What the task requires — Give the number of lines in the data below where the word "shrub" appears, and nothing besides.

[Records excerpted from a collection]
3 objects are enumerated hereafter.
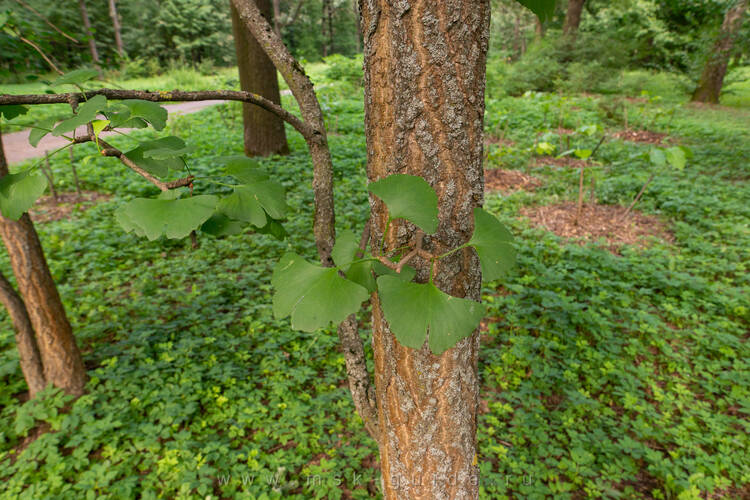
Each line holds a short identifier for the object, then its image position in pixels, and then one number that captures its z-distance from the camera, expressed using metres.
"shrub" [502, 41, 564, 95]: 12.70
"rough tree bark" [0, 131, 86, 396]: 2.17
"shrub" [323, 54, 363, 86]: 14.18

Solution to this problem — 2